Le Bangladesh a rejoint la liste des pays qui pourraient participer à la force de stabilisation internationale destinée à opérer dans la Bande de Gaza après le démantèlement du Hamas. L'agence Reuters a rapporté cette nuit (samedi à dimanche) que le conseiller à la sécurité nationale du Bangladesh, Khalilur Rahman, a rencontré à Washington des responsables américains de haut niveau et a transmis un message de disponibilité de principe pour participer à cette initiative.
Toutefois, le communiqué officiel publié par le gouvernement bangladais ne précise pas s'il s'agit d'un déploiement de soldats, d'une assistance logistique ou d'une participation limitée à la formation.
Cette démarche s'inscrit dans une initiative menée par les États-Unis dans le cadre du plan Trump pour Gaza. Pour rappel, à la mi-décembre 2025, le Commandement central de l'armée américaine a organisé un sommet à huis clos à Doha avec des représentants d'environ 45 pays, au cours duquel un cadre préliminaire pour la force de stabilisation et son rôle dans la supervision du cessez-le-feu et le démantèlement du Hamas a été présenté pour la première fois.
Israël n'a pas participé à cette rencontre, et les Américains ont demandé aux pays d'examiner différentes options de contribution, allant du déploiement de troupes au financement et à la formation.
Outre le Bangladesh, d'autres pays ont exprimé un intérêt de principe pour une implication, notamment l'Indonésie, le Pakistan et l'Azerbaïdjan. L'Italie a également signalé sa volonté de participer, mais selon les estimations, sa contribution se concentrerait principalement sur la formation plutôt que sur des forces combattantes. Les Italiens sont déjà considérés comme un acteur central dans le domaine de la formation des forces de police, notamment au passage de Rafah. Parallèlement, Washington mène des contacts avec environ 15 à 20 pays supplémentaires susceptibles de s'intégrer à la force sous différentes formes.

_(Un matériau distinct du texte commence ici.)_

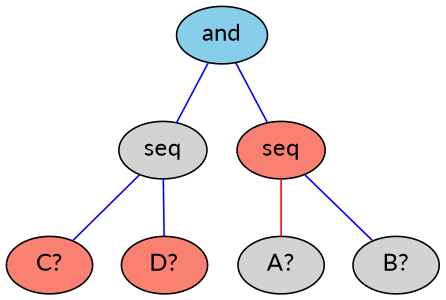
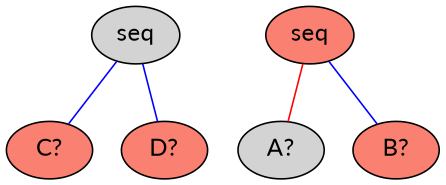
  graph {
    bgcolor=white
    fontname=Lato
    splines=false
    node [color=black fillcolor=salmon fixedsize=false fontcolor=black fontname=Lato fontsize=15 shape=ellipse style=filled]
    edge [color=blue dirType=none fontname=Lato]
-   n1 [fillcolor=skyblue label=and]
    n2 [fillcolor=lightgrey label=seq]
    n3 [label=seq]
    n4 [label="C?"]
    n5 [label="D?"]
    n6 [fillcolor=lightgrey label="A?"]
-   n7 [fillcolor=lightgrey label="B?"]
-   n1 -- n2
-   n1 -- n3
+   n7 [label="B?"]
    n2 -- n4
    n2 -- n5
    n3 -- n6 [color=red]
    n3 -- n7
  }
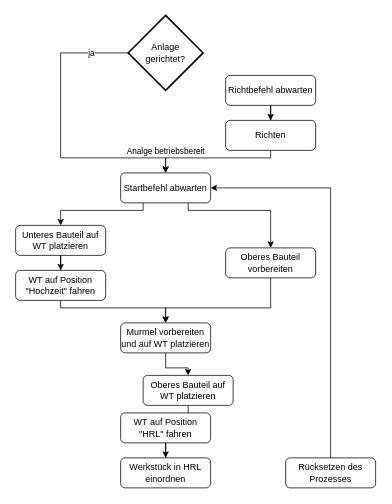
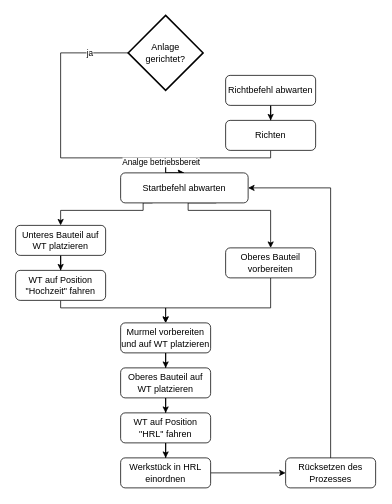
  <mxCell id="0" />
  <mxCell id="1" parent="0" />
  <mxCell id="2" style="edgeStyle=orthogonalEdgeStyle;rounded=0;orthogonalLoop=1;jettySize=auto;html=1;exitX=0;exitY=0.5;exitDx=0;exitDy=0;exitPerimeter=0;entryX=0.5;entryY=0;entryDx=0;entryDy=0;" edge="1" parent="1" source="4" target="12"><mxGeometry relative="1" as="geometry"><mxPoint x="120" y="260" as="targetPoint" /><Array as="points"><mxPoint x="80" y="70" /><mxPoint x="80" y="210" /><mxPoint x="220" y="210" /></Array></mxGeometry></mxCell>
  <mxCell id="3" value="ja" style="edgeLabel;html=1;align=center;verticalAlign=middle;resizable=0;points=[];" vertex="1" connectable="0" parent="2"><mxGeometry x="-0.841" y="1" relative="1" as="geometry"><mxPoint x="-19" y="-1" as="offset" /></mxGeometry></mxCell>
  <mxCell id="4" value="Anlage&lt;br&gt;gerichtet?" style="strokeWidth=2;html=1;shape=mxgraph.flowchart.decision;whiteSpace=wrap;" vertex="1" parent="1"><mxGeometry x="170" y="20" width="100" height="100" as="geometry" /></mxCell>
  <mxCell id="5" style="edgeStyle=orthogonalEdgeStyle;rounded=0;orthogonalLoop=1;jettySize=auto;html=1;entryX=0.5;entryY=0;entryDx=0;entryDy=0;" edge="1" parent="1" source="6" target="9"><mxGeometry relative="1" as="geometry" /></mxCell>
  <mxCell id="6" value="Richtbefehl abwarten" style="rounded=1;whiteSpace=wrap;html=1;" vertex="1" parent="1"><mxGeometry x="300" y="100" width="120" height="40" as="geometry" /></mxCell>
  <mxCell id="7" style="edgeStyle=orthogonalEdgeStyle;rounded=0;orthogonalLoop=1;jettySize=auto;html=1;entryX=0.5;entryY=0;entryDx=0;entryDy=0;exitX=0.5;exitY=1;exitDx=0;exitDy=0;" edge="1" parent="1" source="9" target="12"><mxGeometry relative="1" as="geometry"><Array as="points"><mxPoint x="360" y="210" /><mxPoint x="220" y="210" /></Array></mxGeometry></mxCell>
  <mxCell id="8" value="Analge betriebsbereit" style="edgeLabel;html=1;align=center;verticalAlign=middle;resizable=0;points=[];" vertex="1" connectable="0" parent="7"><mxGeometry x="0.69" relative="1" as="geometry"><mxPoint x="-7" y="-10" as="offset" /></mxGeometry></mxCell>
  <mxCell id="9" value="Richten" style="rounded=1;whiteSpace=wrap;html=1;" vertex="1" parent="1"><mxGeometry x="300" y="160" width="120" height="40" as="geometry" /></mxCell>
  <mxCell id="10" style="edgeStyle=orthogonalEdgeStyle;rounded=0;orthogonalLoop=1;jettySize=auto;html=1;entryX=0.5;entryY=0;entryDx=0;entryDy=0;exitX=0.25;exitY=1;exitDx=0;exitDy=0;" edge="1" parent="1" source="12" target="16"><mxGeometry relative="1" as="geometry"><Array as="points"><mxPoint x="190" y="280" /><mxPoint x="80" y="280" /></Array></mxGeometry></mxCell>
  <mxCell id="11" style="edgeStyle=orthogonalEdgeStyle;rounded=0;orthogonalLoop=1;jettySize=auto;html=1;exitX=0.75;exitY=1;exitDx=0;exitDy=0;entryX=0.5;entryY=0;entryDx=0;entryDy=0;" edge="1" parent="1" source="12" target="14"><mxGeometry relative="1" as="geometry"><Array as="points"><mxPoint x="250" y="280" /><mxPoint x="360" y="280" /></Array></mxGeometry></mxCell>
- <mxCell id="12" value="Startbefehl abwarten" style="rounded=1;whiteSpace=wrap;html=1;" vertex="1" parent="1"><mxGeometry x="160" y="230" width="120" height="40" as="geometry" /></mxCell>
+ <mxCell id="12" value="Startbefehl abwarten" style="rounded=1;whiteSpace=wrap;html=1;" vertex="1" parent="1"><mxGeometry x="160" y="230" width="170" height="40" as="geometry" /></mxCell>
  <mxCell id="13" style="edgeStyle=orthogonalEdgeStyle;rounded=0;orthogonalLoop=1;jettySize=auto;html=1;entryX=0.5;entryY=0;entryDx=0;entryDy=0;exitX=0.5;exitY=1;exitDx=0;exitDy=0;" edge="1" parent="1" source="14" target="20"><mxGeometry relative="1" as="geometry"><mxPoint x="360" y="470" as="sourcePoint" /><mxPoint x="250" y="560" as="targetPoint" /><Array as="points"><mxPoint x="360" y="410" /><mxPoint x="220" y="410" /></Array></mxGeometry></mxCell>
  <mxCell id="14" value="Oberes Bauteil vorbereiten" style="rounded=1;whiteSpace=wrap;html=1;" vertex="1" parent="1"><mxGeometry x="300" y="330" width="120" height="40" as="geometry" /></mxCell>
  <mxCell id="15" style="edgeStyle=orthogonalEdgeStyle;rounded=0;orthogonalLoop=1;jettySize=auto;html=1;entryX=0.5;entryY=0;entryDx=0;entryDy=0;" edge="1" parent="1" source="16" target="18"><mxGeometry relative="1" as="geometry" /></mxCell>
  <mxCell id="16" value="Unteres Bauteil auf WT platzieren" style="rounded=1;whiteSpace=wrap;html=1;" vertex="1" parent="1"><mxGeometry x="20" y="300" width="120" height="40" as="geometry" /></mxCell>
  <mxCell id="17" style="edgeStyle=orthogonalEdgeStyle;rounded=0;orthogonalLoop=1;jettySize=auto;html=1;entryX=0.5;entryY=0;entryDx=0;entryDy=0;" edge="1" parent="1" source="18" target="20"><mxGeometry relative="1" as="geometry"><Array as="points"><mxPoint x="80" y="410" /><mxPoint x="220" y="410" /></Array></mxGeometry></mxCell>
  <mxCell id="18" value="WT auf Position &quot;Hochzeit&quot; fahren" style="rounded=1;whiteSpace=wrap;html=1;" vertex="1" parent="1"><mxGeometry x="20" y="360" width="120" height="40" as="geometry" /></mxCell>
  <mxCell id="19" style="edgeStyle=orthogonalEdgeStyle;rounded=0;orthogonalLoop=1;jettySize=auto;html=1;entryX=0.5;entryY=0;entryDx=0;entryDy=0;" edge="1" parent="1" source="20" target="22"><mxGeometry relative="1" as="geometry" /></mxCell>
  <mxCell id="20" value="Murmel vorbereiten und auf WT platzieren" style="rounded=1;whiteSpace=wrap;html=1;" vertex="1" parent="1"><mxGeometry x="160" y="430" width="120" height="40" as="geometry" /></mxCell>
  <mxCell id="21" style="edgeStyle=orthogonalEdgeStyle;rounded=0;orthogonalLoop=1;jettySize=auto;html=1;entryX=0.5;entryY=0;entryDx=0;entryDy=0;" edge="1" parent="1" source="22" target="24"><mxGeometry relative="1" as="geometry" /></mxCell>
- <mxCell id="22" value="Oberes Bauteil auf WT platzieren" style="rounded=1;whiteSpace=wrap;html=1;" vertex="1" parent="1"><mxGeometry x="190" y="500" width="120" height="40" as="geometry" /></mxCell>
+ <mxCell id="22" value="Oberes Bauteil auf WT platzieren" style="rounded=1;whiteSpace=wrap;html=1;" vertex="1" parent="1"><mxGeometry x="160" y="490" width="120" height="40" as="geometry" /></mxCell>
  <mxCell id="23" style="edgeStyle=orthogonalEdgeStyle;rounded=0;orthogonalLoop=1;jettySize=auto;html=1;entryX=0.5;entryY=0;entryDx=0;entryDy=0;" edge="1" parent="1" source="24" target="26"><mxGeometry relative="1" as="geometry" /></mxCell>
  <mxCell id="24" value="WT auf Position &quot;HRL&quot; fahren" style="rounded=1;whiteSpace=wrap;html=1;" vertex="1" parent="1"><mxGeometry x="160" y="550" width="120" height="40" as="geometry" /></mxCell>
+ <mxCell id="25" style="edgeStyle=orthogonalEdgeStyle;rounded=0;orthogonalLoop=1;jettySize=auto;html=1;entryX=0;entryY=0.5;entryDx=0;entryDy=0;" edge="1" parent="1" source="26" target="28"><mxGeometry relative="1" as="geometry" /></mxCell>
  <mxCell id="26" value="Werkstück in HRL einordnen" style="rounded=1;whiteSpace=wrap;html=1;" vertex="1" parent="1"><mxGeometry x="160" y="610" width="120" height="40" as="geometry" /></mxCell>
  <mxCell id="27" style="edgeStyle=orthogonalEdgeStyle;rounded=0;orthogonalLoop=1;jettySize=auto;html=1;entryX=1;entryY=0.5;entryDx=0;entryDy=0;" edge="1" parent="1" source="28" target="12"><mxGeometry relative="1" as="geometry"><Array as="points"><mxPoint x="440" y="250" /></Array></mxGeometry></mxCell>
  <mxCell id="28" value="Rücksetzen des Prozesses" style="rounded=1;whiteSpace=wrap;html=1;" vertex="1" parent="1"><mxGeometry x="380" y="610" width="120" height="40" as="geometry" /></mxCell>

Il convient de noter que malgré l'intérêt international, des diplomates occidentaux admettent qu'il n'existe toujours pas de clarté sur la composition concrète de la force de stabilisation. Des questions fondamentales restent ouvertes, notamment l'étendue des pouvoirs, le degré d'utilisation de la force et la relation entre la force internationale et les acteurs de sécurité palestiniens locaux.
En Israël, l'idée même d'une force de stabilisation internationale suscite le débat. Lors d'une réunion sécuritaire organisée fin 2025 en présence du Premier ministre Binyamin Netanyahou et des hauts responsables de l'appareil sécuritaire, le chef d'état-major Zamir a exprimé des doutes quant à la capacité d'une telle force à désarmer le Hamas. Zamir a même demandé de se préparer à un scénario dans lequel Tsahal devrait procéder au démantèlement militaire à Gaza si l'initiative internationale échouait.